Here, I might mention VIVA, the virtual visiting artists non-profit that connects campuses to artists who are largely women, or artists of color, or from LGBTQ+ backgrounds.

But what about expanding opportunities to actually participate in the arts?  Too often, opportunities to take part in arts classes, dance courses, acting, performance, and production classes, and creative writing or screenwriting workshops, or even to take piano and other music lessons are reserved for the most privileged young people. 

But scaling opportunities to participate in the artistic lessons and performances isn’t beyond our capabilities.  It’s more a matter of priorities and will.  The steps institutions can take are obvious:

  • Partner with local museums, theater and dance companies, and other arts organizations.
  • Invite local artists and performers to host workshops and studio opportunities.

It’s no secret that arts education in K-12 schools has declined and that low-income, Black and Hispanic children are disproportionately unlikely to participate in childhood arts education.  In many instances, K-12 schools spend more money on sports than on the arts.

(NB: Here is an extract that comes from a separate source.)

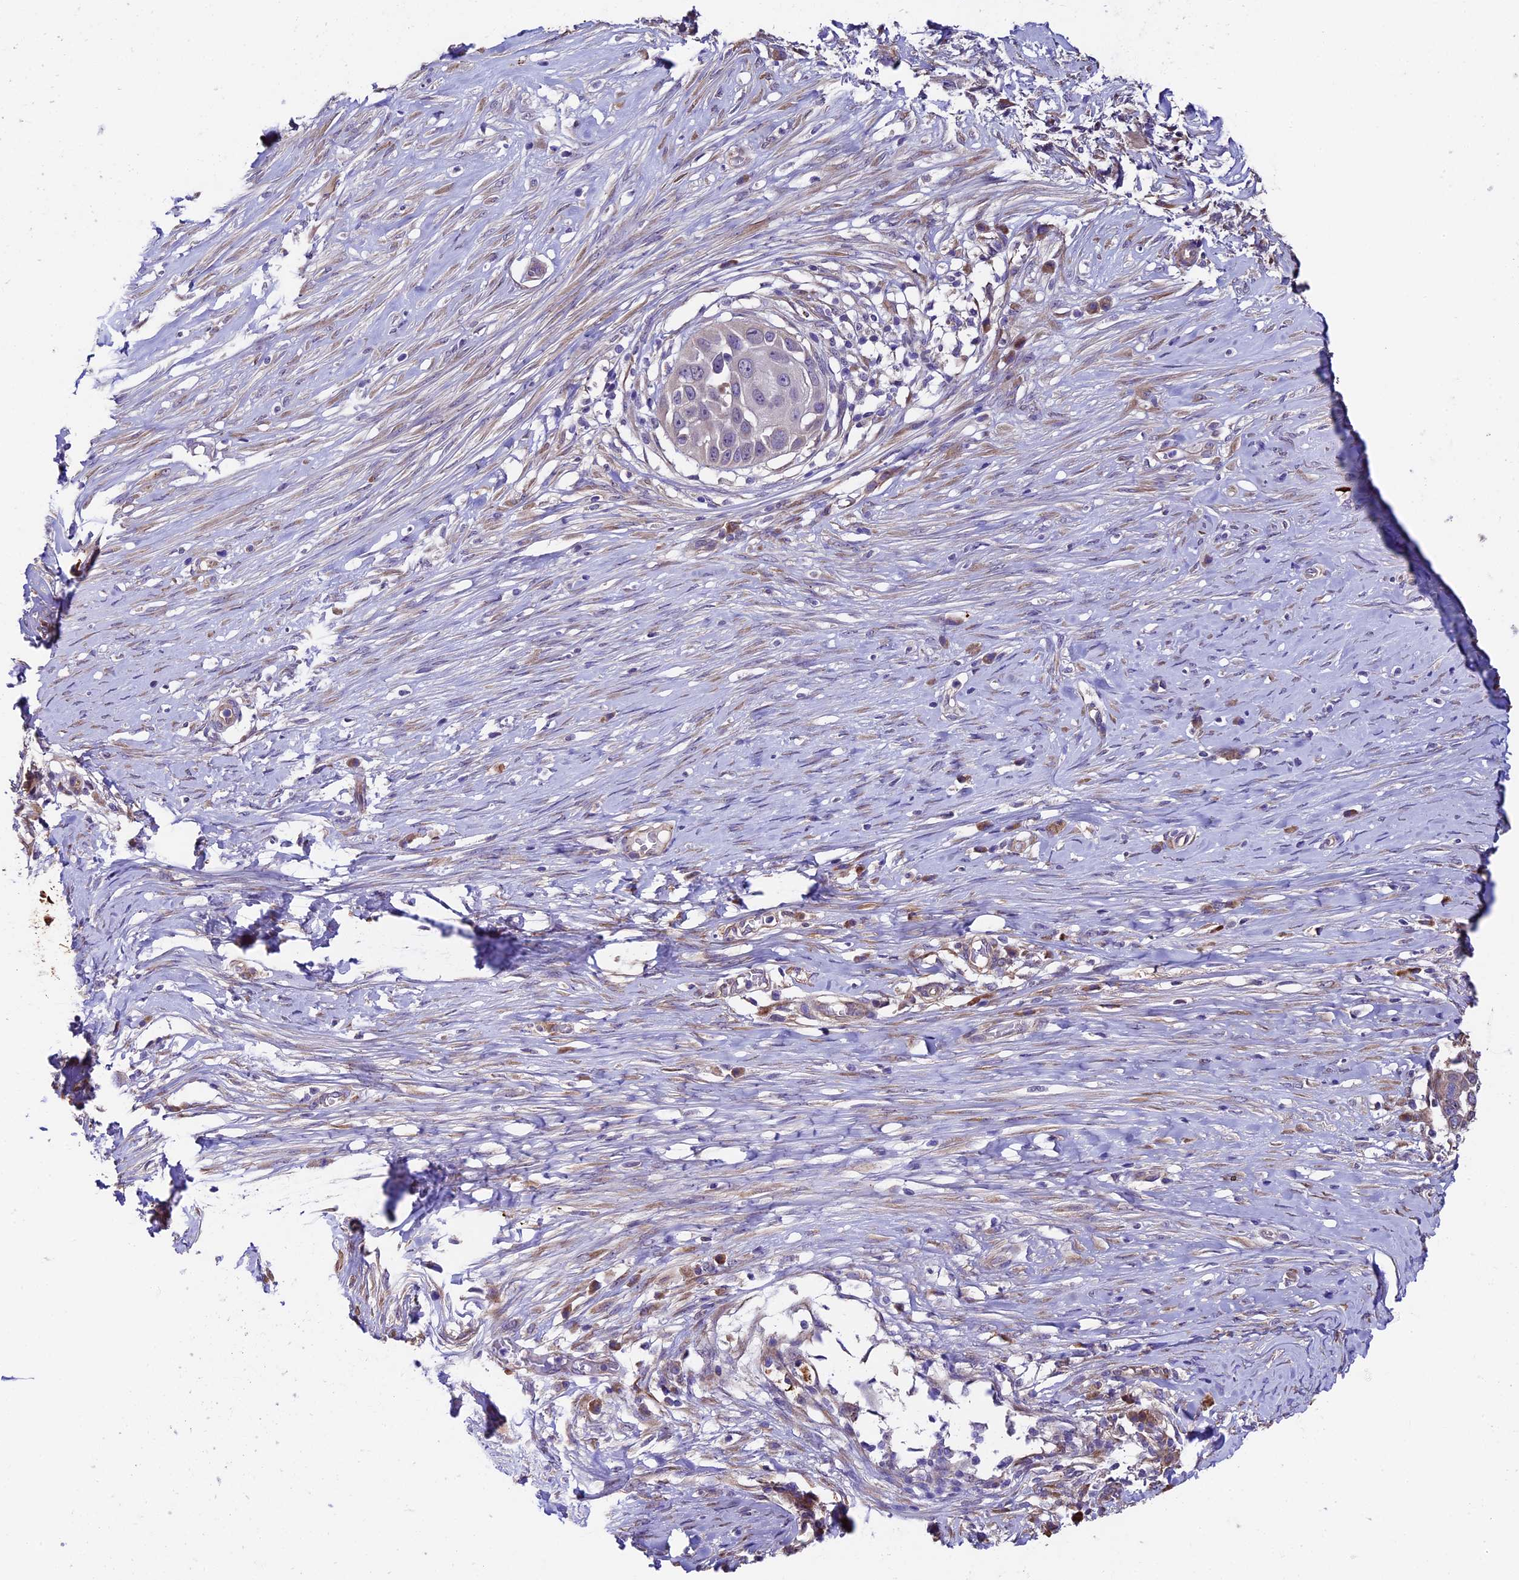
{"staining": {"intensity": "negative", "quantity": "none", "location": "none"}, "tissue": "skin cancer", "cell_type": "Tumor cells", "image_type": "cancer", "snomed": [{"axis": "morphology", "description": "Squamous cell carcinoma, NOS"}, {"axis": "topography", "description": "Skin"}], "caption": "The histopathology image demonstrates no significant expression in tumor cells of skin squamous cell carcinoma. (Brightfield microscopy of DAB (3,3'-diaminobenzidine) immunohistochemistry (IHC) at high magnification).", "gene": "LSM7", "patient": {"sex": "female", "age": 44}}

Yet we also know that students from low-income backgrounds who are highly involved in the arts are far less likely to drop out of high schoolscore higher on standardized tests, and much more likely to graduate from college.

The explanations for the distorted priorities are no secret: Funds have been diverted from the arts due to a heightened emphasis on reading and math test scores.

The consequences of defunding arts education surround us.  As a RAND Corporation report found, even before the pandemic, audiences for classical music, jazz, opera, musical theater, theater, and the visual arts were falling as a share of the population.  Between 2002 and 2015, the percentage of adults who visited an art museum or gallery declined by about 20 percent.

Without in any way seeking to denigrate the ancient seafaring people who lived on the south coast of Canaan about 3000 years ago, I fear we are becoming a nation of Philistines in the artistic sense: A people who deprecate the arts, who favor kitsch over more demanding art forms, and who fail, to a disturbing degree, to patronize the arts and artists.  

The solution strikes me as obvious: Let’s give our students more opportunities to engage with works of art, interact with artists, and make art.

Steven Mintz is professor of history at the University of Texas at Austin.